Разбирая хлам из кладовки, оставшийся после отца, братья-близнецы Хэл и Билл находят игрушечную обезьянку с барабаном. У этого артефакта есть пугающая способность — как только обезьянка выстучит мелодию, кто-то неподалеку умрет страшной смертью. Испугавшись последствий, мальчики избавляются от проклятого «наследства», но 25 лет спустя Хэл получает звонок от брата, который сообщает ему, что зло вернулось.
Чтобы не терять обретенный после «Собирателя душ» статус одного из самых многообещающих хоррор-режиссеров современности, Осгуд Перкинс сравнительно быстро взялся адаптировать рассказ Стивена Кинга с продюсерской поддержкой Джеймса Вана. Главным подтверждением того, насколько уверенно звучит авторский голос Перкинса, стал тот факт, что ни Кинг, ни Ван в фильме не ощущаются, и даже с довольно резкой сменой жанра — все-таки раньше Оз снимал в основном мрачные и холодные слоубёрнеры — его собственный стиль узнается безошибочно.
Оказалось, что мелькавшие еще в «Собирателе» едкие шутки были лишь ручейком от того потока черного юмора, который прорывает плотину в «Обезьяне». Самое очевидное сравнение, которое напрашивается с первой же смерти на экране (примерно пятая минута фильма) — перед нами комедийная версия «Пункта назначения», с поправкой на то, что у смерти здесь есть конкретный активный агент. Классическая игрушечная обезьянка в зависимости от ракурса камеры выглядит то безмолвным божеством, которому неинтересна людская суета, то коварным воплощением зла, которое ухмыляется, причиняя страдания.
Жестокость в кадре намеренно китчевая, с заходом на территорию трэш-муви и творчества студии Troma. Электричество искрится, черепа взрываются, коляски горят, рой пчел влетает в открытый рот и лакомится изнутри — всё это сугубо ради веселья и работает как надо. Комедия подчеркивается просчитанными до долей секунды монтажными склейками а-ля «Эдгар Райт», и даже скримеры построены скорее для поддержания градуса абсурда, а не только для ужаса. На удивление удачно в комедийную подачу вписывается Тео Джеймс, который со своим растерянным взглядом смотрится куда убедительнее, чем в проходных подростковых боевичках, где актера зачем-то просили играть по-серьезному.

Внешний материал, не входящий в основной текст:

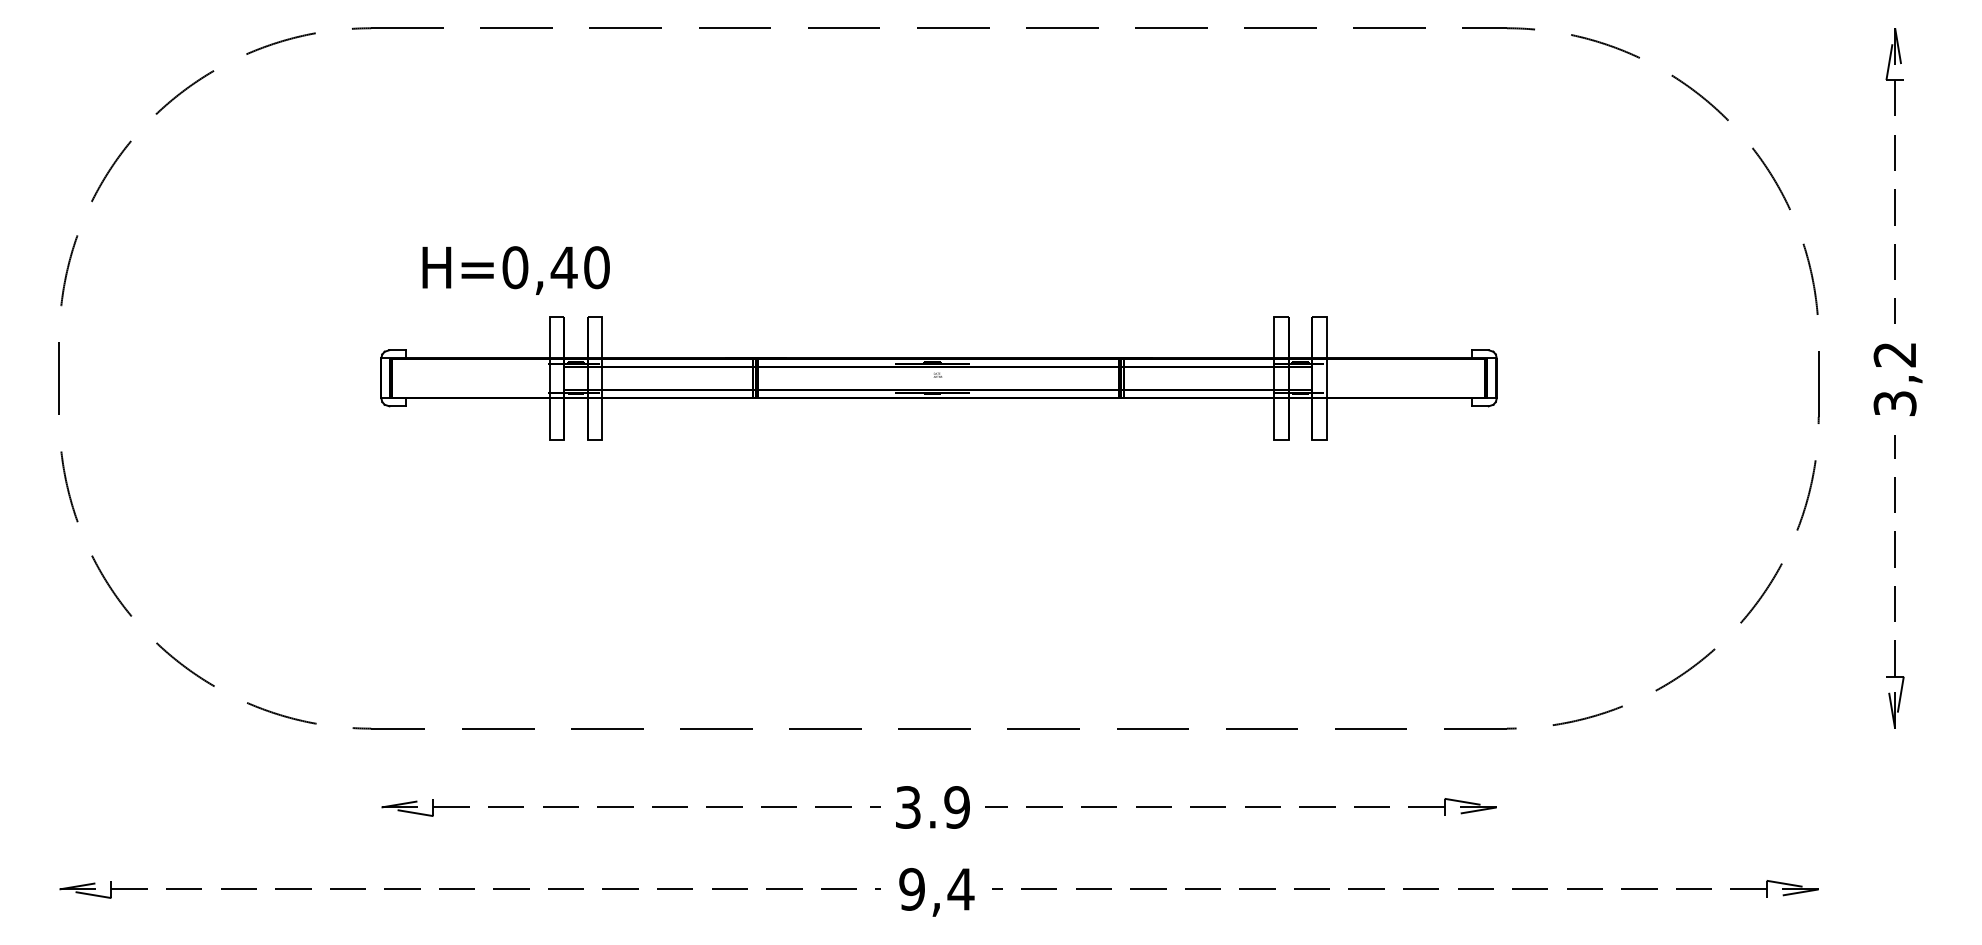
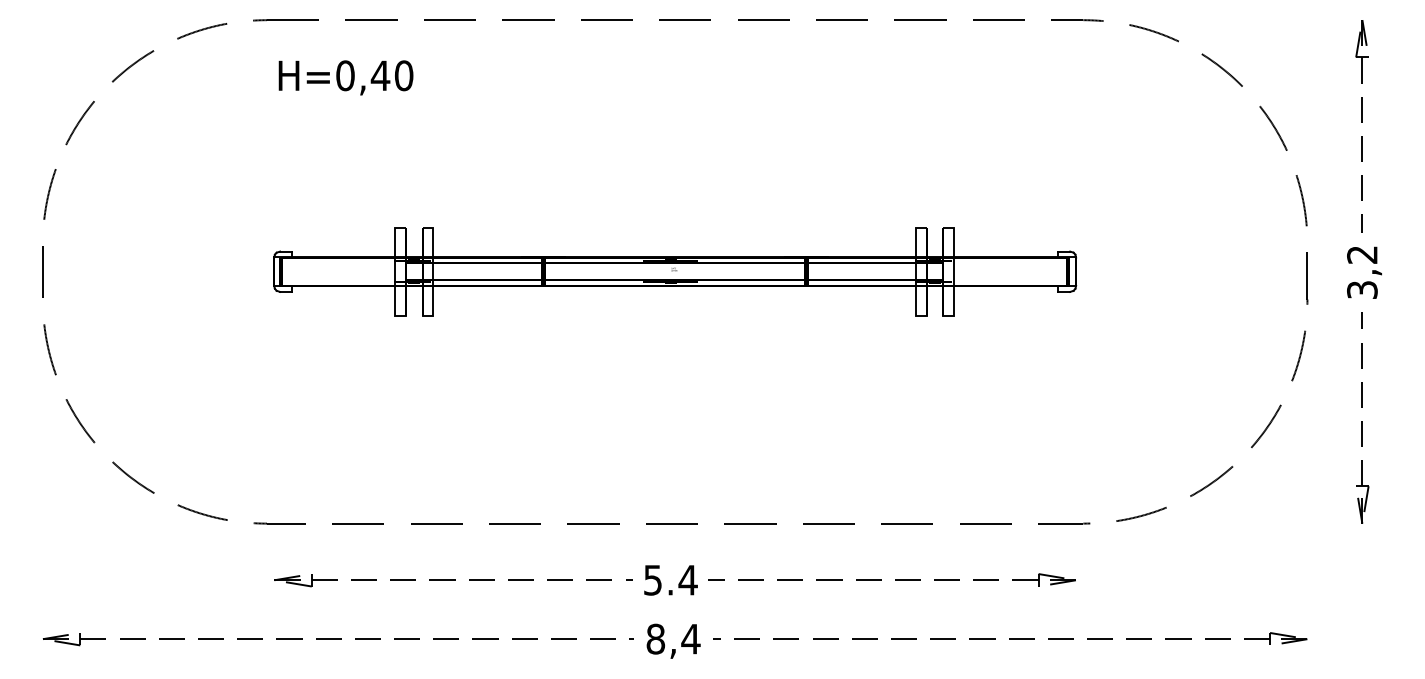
text: (515, 270) -> (345, 77), moved
text: (933, 807) -> (671, 580), 3.9 -> 5.4
text: (912, 889) -> (656, 639), 9,4 -> 8,4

В каждой хорошей комедии есть доля шутки, и Перкинс не забыл о другой доле. Янагихара в «Маленькой жизни» писала о том, что любовь к ребенку — это, в первую очередь, страх его потери. Похожий разговор в перерыве от смертоубийств начинает и «Обезьяна»: Хэл мечется между желанием стать частью жизни сына и попытками вывести его как можно дальше из зоны действия семейного проклятия. Решение конфликта, само собой, только в доверии и откровении — далеко не новая мысль в контексте удачно пойманной метафоры внешнего зла звучит ясно. Все умирают, но в перерывах между смертями стоит еще и пожить — даже если единственным светлым воспоминанием останется бестолковый и беззаботный танец с близкими. Трогательная простота посыла о родительской ответственности помогает ему не потеряться за чередой кровавых гэгов и вывести жизнеутверждающий и позитивный финал — что, опять-таки, для Перкинса в новинку.
«Обезьяну» легко описать букетом лестных сравнений — это самая смешная хоррор-комедия по Кингу после «Кошачьего глаза» и самая удачная авторская адаптация его сюжетов после «Доктора Сна». Но самое важное здесь — еще один большой шаг вперед и разрыв границ для талантливого постановщика, который, похоже, наконец-то нащупал стопроцентно «свой» жанр и язык, через который ему легче всего говорить со зрителем. Увлекательный и угарный фильм ужасов о жизни вопреки смерти — уже главное достижение в карьере Перкинса, и будем надеяться, что не последнее.